Health through safe health care: safe water, basic sanitation and waste management in health-care settings
|Goal 4, target 5 of the Millennium Development goals aims at reducing by two-thirds the death rate for children under five while goal 5, target 6 aims at reducing maternal mortality by three-quarters.|
What does safe water, basic sanitation & waste management in health-care settings mean?
It combines the safe environment needed for health care with the responsibility of health care providers not to make the environment more dangerous from the waste generated.
- Health-care facilities require: access to safe water; low risks to health from microorganisms like Legionella and Pseudomonas that grow in the environment; and physically clean surfaces and tools.
- Safe disposal of wastes generated ranges from the excreta of patients, staff and visitors to high risk health-care wastes and especially needle-syringes or blood.
These apply across a range of facilities from the reference hospital to the village health posts; residential care accommodation, dental facilities and so on to include home based care.
Support to the overall achievement of the MDGs
Safe drinking water and basic sanitation is of direct relevance to Goal 5 on maternal health with an estimated 529 000 maternal deaths per year and supportive of other Millennium Development Goals, especially those on major diseases and infant mortality.
Safety through safe water, basic sanitation and waste management
Hospital-associated infections contribute to morbidity and mortality and to loss of health sector resources worldwide. Five to 30 per cent of patients a year develop one or more infections during a stay in hospital, a significant percentage which could be avoided. In crisis or precarious situations the number of infections worsens and in some circumstances people may choose not to seek care because the nearest facilities are not functioning or because they know that treatment is uncertain due to shortages of water, electricity or supplies.
- Unsafe health care settings contribute a significant proportion of some diseases. Legionellosis is a well-established risk associated with health care facility with an average proportion of nosocomial infections close to 10%.
- Sharps waste, although produced in small quantities, is highly infectious. Contaminated needles and syringes represent a particular threat because they are sometimes scavenged from waste areas and dump sites and then reused. Poorly managed, they expose health-care workers, waste handlers and the community to infections. WHO estimates that, in 2000, injections with contaminated syringes caused: 21 million hepatitis B virus (HBV) infections (32% of all new infections); two million hepatitis C virus (HCV) infections (40% of all new infections); and 260 000 HIV infections (5% of all new infections).
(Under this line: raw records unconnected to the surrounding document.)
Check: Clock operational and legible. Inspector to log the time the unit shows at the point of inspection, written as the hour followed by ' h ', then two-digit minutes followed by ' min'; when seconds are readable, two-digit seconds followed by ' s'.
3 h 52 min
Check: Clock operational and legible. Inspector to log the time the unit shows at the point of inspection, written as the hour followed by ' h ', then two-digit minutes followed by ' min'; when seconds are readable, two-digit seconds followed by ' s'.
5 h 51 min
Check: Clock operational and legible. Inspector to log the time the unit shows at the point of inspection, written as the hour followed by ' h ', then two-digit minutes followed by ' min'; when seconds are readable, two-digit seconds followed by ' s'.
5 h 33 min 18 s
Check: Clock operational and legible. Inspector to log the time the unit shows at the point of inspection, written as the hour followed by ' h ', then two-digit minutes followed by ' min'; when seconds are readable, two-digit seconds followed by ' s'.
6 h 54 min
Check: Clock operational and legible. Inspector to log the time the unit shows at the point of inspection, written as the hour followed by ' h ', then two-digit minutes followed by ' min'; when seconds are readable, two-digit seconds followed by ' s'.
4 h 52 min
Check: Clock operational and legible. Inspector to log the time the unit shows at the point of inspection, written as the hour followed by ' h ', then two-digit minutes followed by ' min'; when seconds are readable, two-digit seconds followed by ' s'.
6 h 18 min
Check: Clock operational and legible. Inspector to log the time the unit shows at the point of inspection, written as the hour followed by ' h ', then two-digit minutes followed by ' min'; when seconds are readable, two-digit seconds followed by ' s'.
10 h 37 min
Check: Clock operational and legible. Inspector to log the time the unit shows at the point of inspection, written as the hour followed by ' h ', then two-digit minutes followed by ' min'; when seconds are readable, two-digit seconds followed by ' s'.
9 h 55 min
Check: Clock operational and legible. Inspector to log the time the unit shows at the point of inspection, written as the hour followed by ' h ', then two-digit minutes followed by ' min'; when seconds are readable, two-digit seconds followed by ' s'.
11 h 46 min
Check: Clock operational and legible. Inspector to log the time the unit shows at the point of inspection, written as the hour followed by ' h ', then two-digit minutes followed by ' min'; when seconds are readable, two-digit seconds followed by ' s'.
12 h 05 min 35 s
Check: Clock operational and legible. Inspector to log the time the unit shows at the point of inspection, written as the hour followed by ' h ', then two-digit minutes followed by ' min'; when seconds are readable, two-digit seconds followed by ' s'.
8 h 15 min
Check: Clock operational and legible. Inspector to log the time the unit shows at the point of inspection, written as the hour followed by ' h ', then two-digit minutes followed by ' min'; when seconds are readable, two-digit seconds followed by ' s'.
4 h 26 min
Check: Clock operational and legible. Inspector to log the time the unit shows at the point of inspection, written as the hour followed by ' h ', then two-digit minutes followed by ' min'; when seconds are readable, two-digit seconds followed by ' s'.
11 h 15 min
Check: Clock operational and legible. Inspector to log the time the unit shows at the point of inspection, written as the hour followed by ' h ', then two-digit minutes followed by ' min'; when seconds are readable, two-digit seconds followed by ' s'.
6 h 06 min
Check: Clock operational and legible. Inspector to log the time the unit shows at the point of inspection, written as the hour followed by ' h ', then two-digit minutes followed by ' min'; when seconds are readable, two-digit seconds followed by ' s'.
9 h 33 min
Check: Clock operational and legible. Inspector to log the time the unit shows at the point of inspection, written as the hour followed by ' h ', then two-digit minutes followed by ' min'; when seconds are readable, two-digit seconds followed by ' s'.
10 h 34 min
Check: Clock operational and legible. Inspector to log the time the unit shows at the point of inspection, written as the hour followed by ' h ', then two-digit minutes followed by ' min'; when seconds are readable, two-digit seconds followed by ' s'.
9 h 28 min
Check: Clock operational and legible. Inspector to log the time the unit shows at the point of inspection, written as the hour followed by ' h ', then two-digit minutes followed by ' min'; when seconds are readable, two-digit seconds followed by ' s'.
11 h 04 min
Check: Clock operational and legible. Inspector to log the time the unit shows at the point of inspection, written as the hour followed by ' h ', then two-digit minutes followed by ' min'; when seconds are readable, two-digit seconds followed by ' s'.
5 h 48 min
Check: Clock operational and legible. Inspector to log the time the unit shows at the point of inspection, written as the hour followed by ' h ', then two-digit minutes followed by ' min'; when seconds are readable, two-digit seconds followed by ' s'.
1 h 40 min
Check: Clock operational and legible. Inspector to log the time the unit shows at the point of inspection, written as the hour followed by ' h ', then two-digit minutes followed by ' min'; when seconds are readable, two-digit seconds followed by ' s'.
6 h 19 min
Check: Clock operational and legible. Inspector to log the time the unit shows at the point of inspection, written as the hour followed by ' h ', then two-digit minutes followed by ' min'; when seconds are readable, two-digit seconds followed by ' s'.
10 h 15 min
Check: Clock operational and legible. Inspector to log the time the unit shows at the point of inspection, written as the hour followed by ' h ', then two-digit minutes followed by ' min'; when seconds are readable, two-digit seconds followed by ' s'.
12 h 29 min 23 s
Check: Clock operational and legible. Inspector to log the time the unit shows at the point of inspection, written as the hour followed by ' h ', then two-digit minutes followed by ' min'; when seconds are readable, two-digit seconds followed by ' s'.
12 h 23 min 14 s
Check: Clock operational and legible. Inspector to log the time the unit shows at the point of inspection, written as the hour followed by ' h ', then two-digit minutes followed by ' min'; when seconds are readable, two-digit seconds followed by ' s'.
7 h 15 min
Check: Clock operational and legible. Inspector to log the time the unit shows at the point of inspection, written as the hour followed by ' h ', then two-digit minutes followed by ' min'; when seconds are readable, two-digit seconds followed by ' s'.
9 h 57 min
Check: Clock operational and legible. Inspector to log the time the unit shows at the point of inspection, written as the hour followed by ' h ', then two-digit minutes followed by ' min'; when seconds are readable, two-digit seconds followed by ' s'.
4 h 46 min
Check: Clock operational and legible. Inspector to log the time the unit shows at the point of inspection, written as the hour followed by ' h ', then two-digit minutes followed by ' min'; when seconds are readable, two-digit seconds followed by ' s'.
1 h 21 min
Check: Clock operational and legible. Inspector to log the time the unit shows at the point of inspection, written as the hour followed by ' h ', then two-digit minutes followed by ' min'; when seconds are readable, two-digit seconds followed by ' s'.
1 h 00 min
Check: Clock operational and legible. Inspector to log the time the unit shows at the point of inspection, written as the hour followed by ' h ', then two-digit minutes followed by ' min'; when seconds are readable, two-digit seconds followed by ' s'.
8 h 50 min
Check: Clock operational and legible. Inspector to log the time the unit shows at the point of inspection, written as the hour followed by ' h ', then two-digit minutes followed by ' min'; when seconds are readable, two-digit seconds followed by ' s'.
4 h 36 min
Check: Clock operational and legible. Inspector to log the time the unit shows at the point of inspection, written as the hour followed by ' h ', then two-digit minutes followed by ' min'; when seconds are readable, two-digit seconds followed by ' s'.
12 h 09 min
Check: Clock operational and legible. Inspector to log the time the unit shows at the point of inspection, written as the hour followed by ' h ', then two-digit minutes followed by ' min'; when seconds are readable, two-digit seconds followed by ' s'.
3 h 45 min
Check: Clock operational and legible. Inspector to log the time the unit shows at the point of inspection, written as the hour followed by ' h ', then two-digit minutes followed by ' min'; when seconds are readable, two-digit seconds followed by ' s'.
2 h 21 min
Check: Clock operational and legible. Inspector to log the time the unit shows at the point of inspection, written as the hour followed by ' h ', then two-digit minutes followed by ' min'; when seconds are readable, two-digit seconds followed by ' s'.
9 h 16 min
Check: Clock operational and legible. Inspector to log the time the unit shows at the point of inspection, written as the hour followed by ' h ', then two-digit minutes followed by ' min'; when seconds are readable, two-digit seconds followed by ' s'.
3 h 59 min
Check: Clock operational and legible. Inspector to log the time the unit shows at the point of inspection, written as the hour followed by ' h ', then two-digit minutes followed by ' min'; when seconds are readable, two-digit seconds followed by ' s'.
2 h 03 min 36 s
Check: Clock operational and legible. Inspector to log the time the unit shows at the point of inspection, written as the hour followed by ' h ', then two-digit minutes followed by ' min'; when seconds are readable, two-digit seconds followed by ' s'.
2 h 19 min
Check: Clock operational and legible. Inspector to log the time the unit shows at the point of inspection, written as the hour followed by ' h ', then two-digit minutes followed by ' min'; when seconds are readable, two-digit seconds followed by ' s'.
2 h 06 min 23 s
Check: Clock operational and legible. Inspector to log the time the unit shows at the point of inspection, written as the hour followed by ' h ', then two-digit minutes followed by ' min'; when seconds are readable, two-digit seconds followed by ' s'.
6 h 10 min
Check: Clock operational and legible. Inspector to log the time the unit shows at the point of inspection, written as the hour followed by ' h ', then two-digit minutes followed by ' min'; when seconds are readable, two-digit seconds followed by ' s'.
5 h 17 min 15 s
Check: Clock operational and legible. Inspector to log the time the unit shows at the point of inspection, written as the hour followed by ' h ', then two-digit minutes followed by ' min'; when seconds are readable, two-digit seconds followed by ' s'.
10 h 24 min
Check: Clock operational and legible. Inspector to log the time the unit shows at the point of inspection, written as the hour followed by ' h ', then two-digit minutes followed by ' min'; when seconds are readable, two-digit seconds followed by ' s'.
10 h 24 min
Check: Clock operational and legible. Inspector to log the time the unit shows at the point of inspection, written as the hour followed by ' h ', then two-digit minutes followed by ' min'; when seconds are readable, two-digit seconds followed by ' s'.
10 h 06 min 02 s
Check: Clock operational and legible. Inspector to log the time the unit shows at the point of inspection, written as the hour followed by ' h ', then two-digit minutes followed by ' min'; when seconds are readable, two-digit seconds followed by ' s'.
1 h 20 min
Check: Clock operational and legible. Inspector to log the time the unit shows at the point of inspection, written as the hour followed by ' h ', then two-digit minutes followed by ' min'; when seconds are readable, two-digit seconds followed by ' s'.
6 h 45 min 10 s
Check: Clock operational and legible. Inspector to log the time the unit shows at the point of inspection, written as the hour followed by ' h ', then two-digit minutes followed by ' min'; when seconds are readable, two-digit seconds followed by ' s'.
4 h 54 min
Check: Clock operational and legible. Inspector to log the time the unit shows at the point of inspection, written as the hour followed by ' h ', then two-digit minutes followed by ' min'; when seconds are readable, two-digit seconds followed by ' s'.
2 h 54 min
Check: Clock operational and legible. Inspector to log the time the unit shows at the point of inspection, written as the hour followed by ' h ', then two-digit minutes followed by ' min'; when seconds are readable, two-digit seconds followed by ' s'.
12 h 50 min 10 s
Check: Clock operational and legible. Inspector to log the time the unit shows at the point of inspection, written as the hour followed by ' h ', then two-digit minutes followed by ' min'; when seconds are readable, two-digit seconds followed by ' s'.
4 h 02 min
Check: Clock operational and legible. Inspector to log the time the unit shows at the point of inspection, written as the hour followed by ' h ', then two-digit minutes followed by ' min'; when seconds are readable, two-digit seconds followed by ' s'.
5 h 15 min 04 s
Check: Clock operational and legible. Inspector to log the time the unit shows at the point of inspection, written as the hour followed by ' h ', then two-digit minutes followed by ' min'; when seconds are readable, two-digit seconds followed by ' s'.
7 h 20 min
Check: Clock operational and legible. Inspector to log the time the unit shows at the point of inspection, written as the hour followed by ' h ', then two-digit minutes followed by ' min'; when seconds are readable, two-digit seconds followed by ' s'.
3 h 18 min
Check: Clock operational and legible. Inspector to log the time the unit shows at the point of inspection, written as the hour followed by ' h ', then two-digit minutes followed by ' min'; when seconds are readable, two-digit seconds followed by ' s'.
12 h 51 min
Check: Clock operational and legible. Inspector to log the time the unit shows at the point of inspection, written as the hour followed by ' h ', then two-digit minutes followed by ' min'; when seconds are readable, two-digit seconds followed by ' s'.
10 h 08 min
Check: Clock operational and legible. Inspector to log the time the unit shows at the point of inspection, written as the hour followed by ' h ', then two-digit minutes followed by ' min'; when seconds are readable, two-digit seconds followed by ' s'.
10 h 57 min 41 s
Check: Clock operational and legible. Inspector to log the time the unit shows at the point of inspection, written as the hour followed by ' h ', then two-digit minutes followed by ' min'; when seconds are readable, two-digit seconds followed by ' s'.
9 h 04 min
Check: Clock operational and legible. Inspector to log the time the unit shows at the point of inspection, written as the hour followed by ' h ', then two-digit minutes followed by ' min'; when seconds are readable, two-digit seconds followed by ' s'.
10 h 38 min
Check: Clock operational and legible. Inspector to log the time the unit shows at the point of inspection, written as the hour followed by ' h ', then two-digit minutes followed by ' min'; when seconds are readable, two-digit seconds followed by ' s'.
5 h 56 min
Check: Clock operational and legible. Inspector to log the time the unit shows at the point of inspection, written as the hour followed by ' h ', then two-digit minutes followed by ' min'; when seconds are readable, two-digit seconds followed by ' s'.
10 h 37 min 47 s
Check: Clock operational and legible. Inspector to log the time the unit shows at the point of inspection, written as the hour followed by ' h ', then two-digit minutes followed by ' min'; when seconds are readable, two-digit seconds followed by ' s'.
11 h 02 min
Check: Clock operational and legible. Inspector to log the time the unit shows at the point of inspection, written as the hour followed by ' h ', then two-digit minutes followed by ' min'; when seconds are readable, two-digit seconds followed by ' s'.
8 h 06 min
What is needed to reach the target?
In 2002, the results of a WHO assessment conducted in 22 developing countries showed that the proportion of health-care facilities that do not use proper waste disposal ranges from 18% to 64%. The development and implementation of national policies, guidelines on safe practices, training and promotion of effective messages in a context of healthy medical facility will decrease the number of health-care settings associated infections. This will also impact on visitors and will be reflected in communities through good practices in safe water, sanitation and hygiene
Health significance of reaching the goals
The burden of disease can be pulled down massively and with a very favorable cost benefit ratio. In 1999 in England alone hospital acquired infections cost the health service 1 billion Pounds a year and that 15 per cent of them were potentially avoidable. The underlying driving forces suggest that this problem is getting worse. World-wide there is increasing provision of health care, increasing complexity of that health care, an increasing proportion of the population that is immunocompromised (and therefore more susceptible to health care related infection) and without effective action the situation is therefore likely to deteriorate.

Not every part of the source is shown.